Creative Commons: The Solution

Creative Commons is a set of licenses that embraces the need to share. Instead of the typical "all rights reserved", Creative Commons advocates "some rights reserved" licenses. It is focussed on educators, scientists and authors but can be applied to just about any information (including some of the more difficult content such as programs, sound bytes and video to mention a few).

As an intermediate step between full copyright and public domain content, it forms an excellent method of controlling how content can be shared.

The licenses, which exist within Creative Commons, range from the very relaxed "Creative Commons Attribution 3.0 Unported License" (any re-use must reference the work to the original content provider but it can be used anywhere by anybody regardless of their intent or objective) to the highly restrictive "Creative Commons 3.0 Attribution-Noncommercial-No Derivative Works 3.0 Unported License" (any re-use must include the full item, cannot amount to commercial gain and must reference the original content provider).

Registering For A Creative Commons License

I feel a bit ridiculous even describing this process - it's that simple!
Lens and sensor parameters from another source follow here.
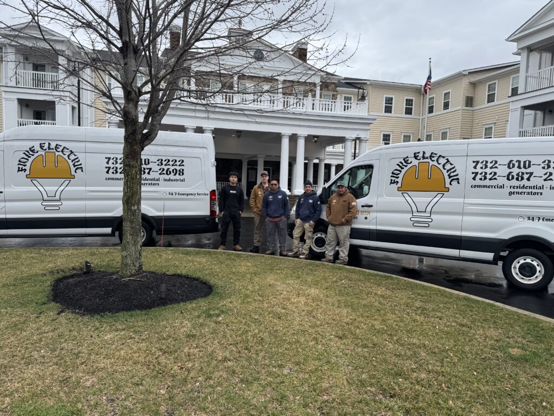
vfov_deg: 56.8
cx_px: 277
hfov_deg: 71.6
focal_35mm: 24
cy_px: 208
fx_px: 384
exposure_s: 1/2174
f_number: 1.78
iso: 80
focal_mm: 6.76
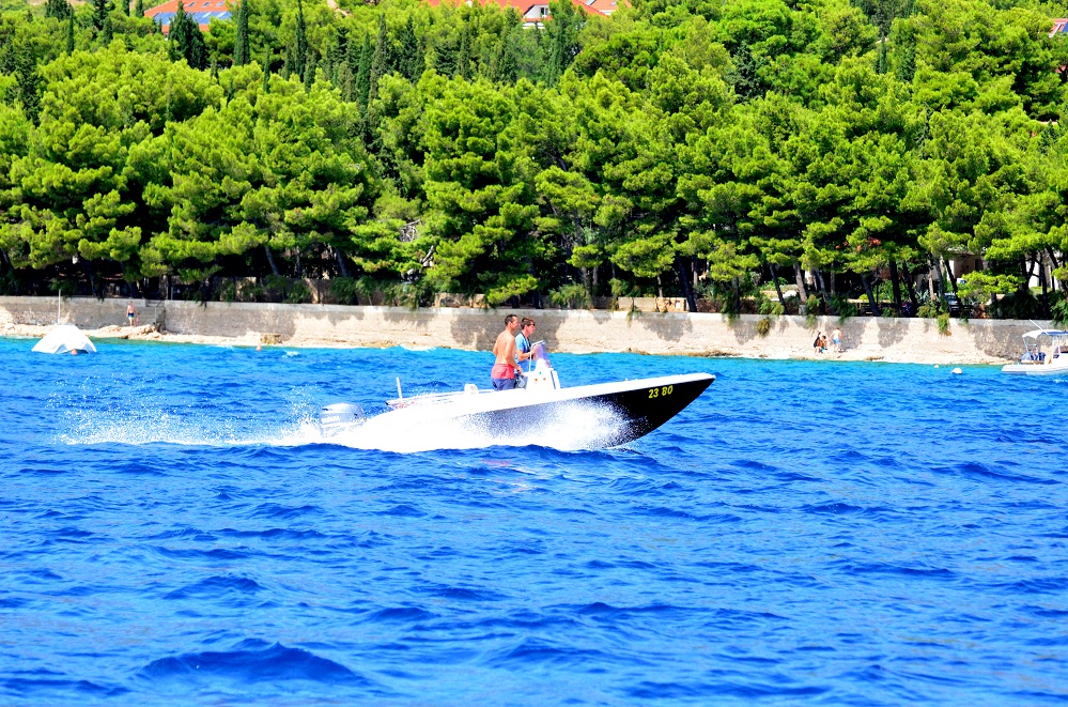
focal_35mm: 174
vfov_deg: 7.8
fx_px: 5150
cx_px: 534
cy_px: 354
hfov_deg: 11.8
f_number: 4.8
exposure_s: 1/8000
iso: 2500
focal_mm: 116
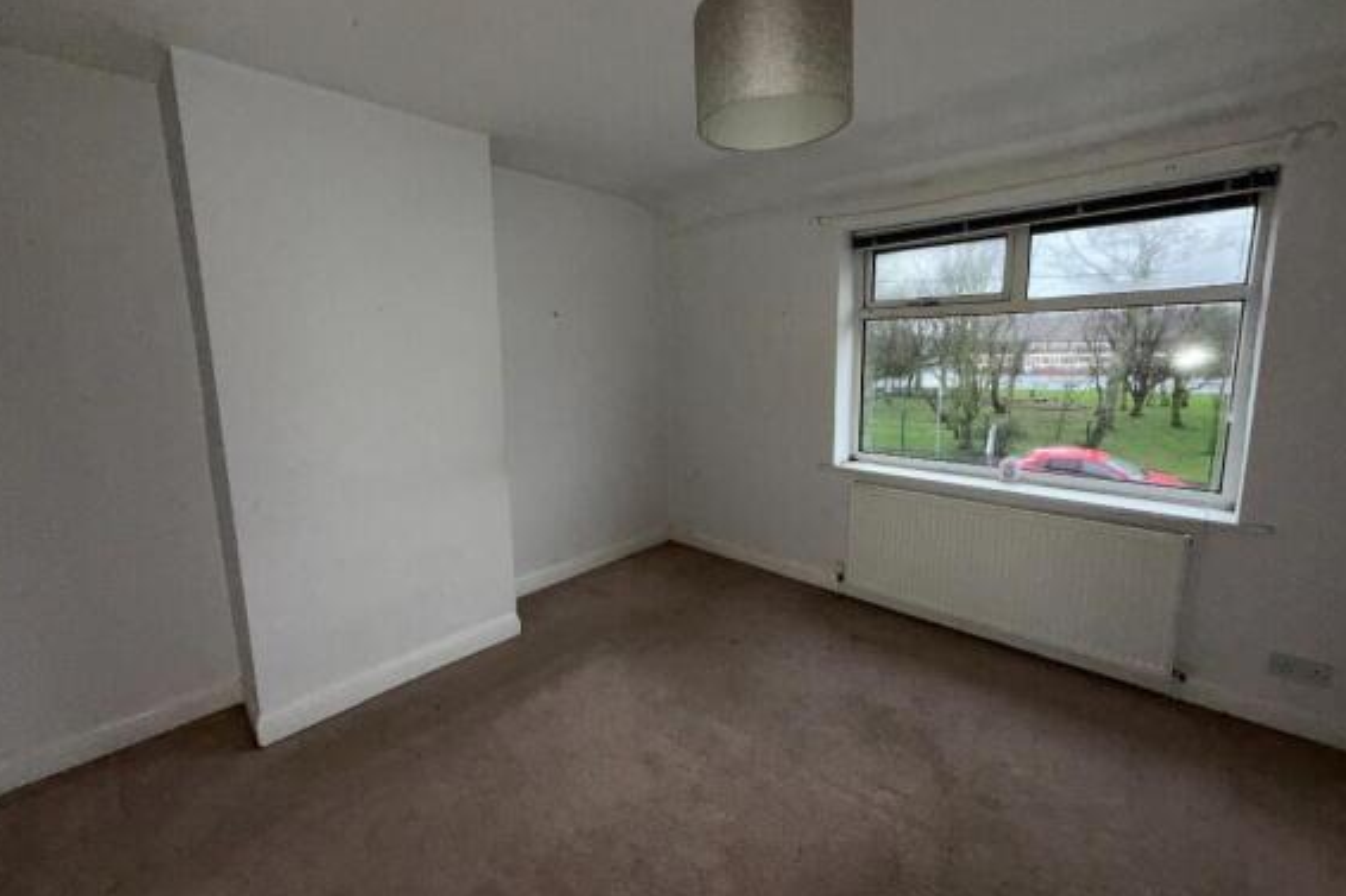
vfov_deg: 77.3
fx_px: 561
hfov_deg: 100.4
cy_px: 431
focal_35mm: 15
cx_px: 677
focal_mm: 2.22
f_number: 2.2
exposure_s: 1/60
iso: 160
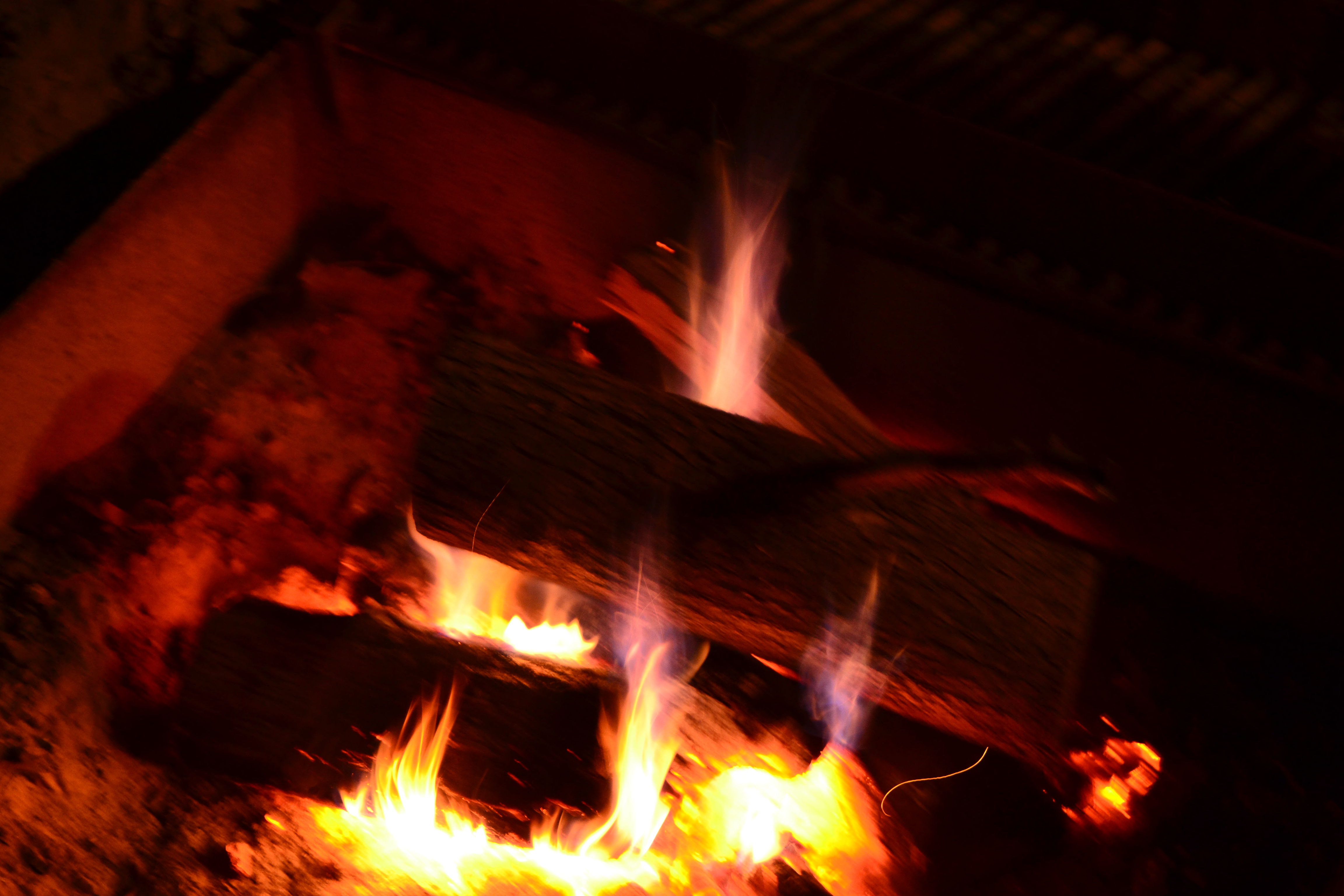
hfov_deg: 24.6
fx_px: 3080
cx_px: 672
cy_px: 448
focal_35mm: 82
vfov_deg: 16.6
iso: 800
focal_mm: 55
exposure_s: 1
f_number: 5.6
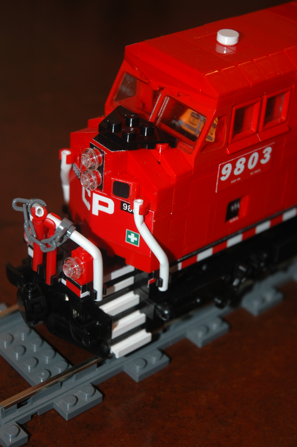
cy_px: 224
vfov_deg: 24.6
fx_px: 1023
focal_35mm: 82
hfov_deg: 16.5
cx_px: 148
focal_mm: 55
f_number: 4.5
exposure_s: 1/60
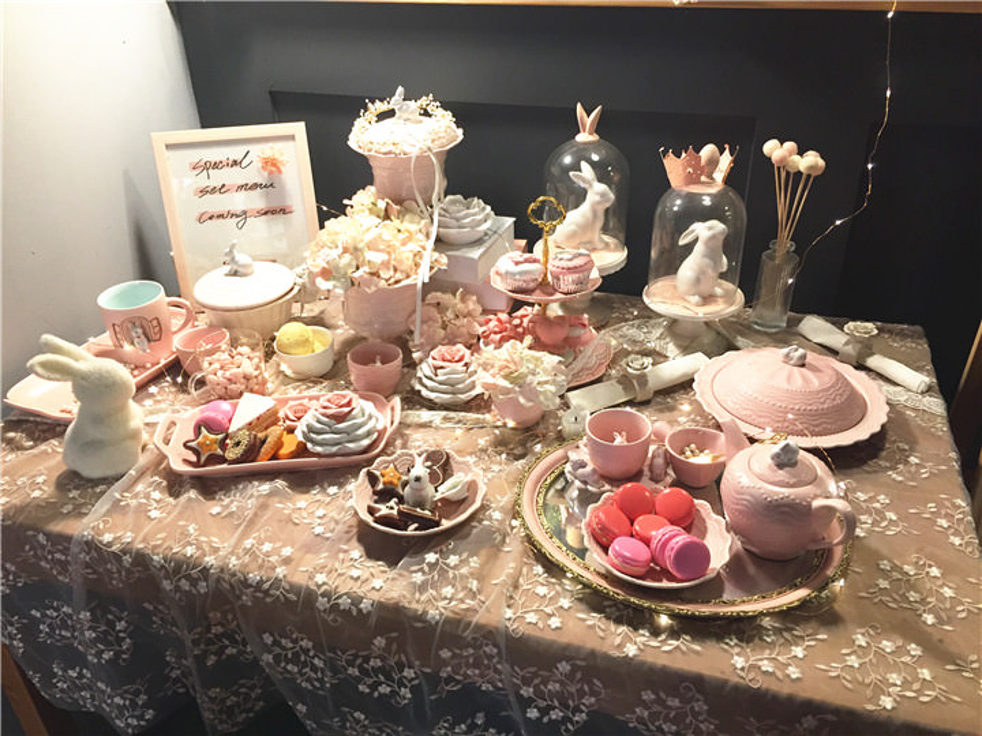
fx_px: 823
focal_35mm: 29
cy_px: 368
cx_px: 491
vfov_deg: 48.2
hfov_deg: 61.7
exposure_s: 1/30
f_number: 2.2
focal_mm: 4.15
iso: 125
  1. Direct your browser to http://creativecommons.org/license/.
  2. You will be presented with 3 choices (I did say it was easy). Each represents the level of control you want to put on your work. These include:
    • Allow Commercial use of your work? [Yes/No]
    • Allow Modifications to your work?
      1. Yes
      2. Yes - as long as its share and share alike. This basically says that if anybody wants to use your content they must register it with the same license under which you registered the original content.
      3. No
    • Jurisdiction of your license [select unported for international governance or the country you want to be covered for]
  3. Fill in your details below.
  4. Click select a license.
  5. Select the license from the visual options supplied.

After you have selected the relevant license, Creative Commons allow it to be expressed in one of three ways:

  1. Commons Deed - A plain-language summary of the license, complete with the relevant icons.
  2. Legal Code - The fine print that you need to be sure the license will stand up in court.
  3. Digital Code - A machine-readable translation of the license that helps search engines and other applications identify your work by its terms of use. As an aside, most search engines now allow you to search for content that has been registered under a particular license (select this under the "advanced search" option). There are also some minor indications that pages that share their content more freely get some ranking benefit.
    Could that be any simpler? No Lawyers, no fuss, no charge - a couple of clicks and you are covered. Exactly how you want to be.

As previously mentioned, knowledge sharing is important and we at Quirk have taken a stand; we aim to share all of the content on GottaQuirk as well as all of our other educational eMarketing resources under a Creative Commons license. Currently, we are in the process of implementing the correct licensing (we have lots of documents). So, watch this space as we make our content available for use freely and very few limitations.

Once again, we at Quirk are doing our best to make the most of developing online opportunities to share and share alike.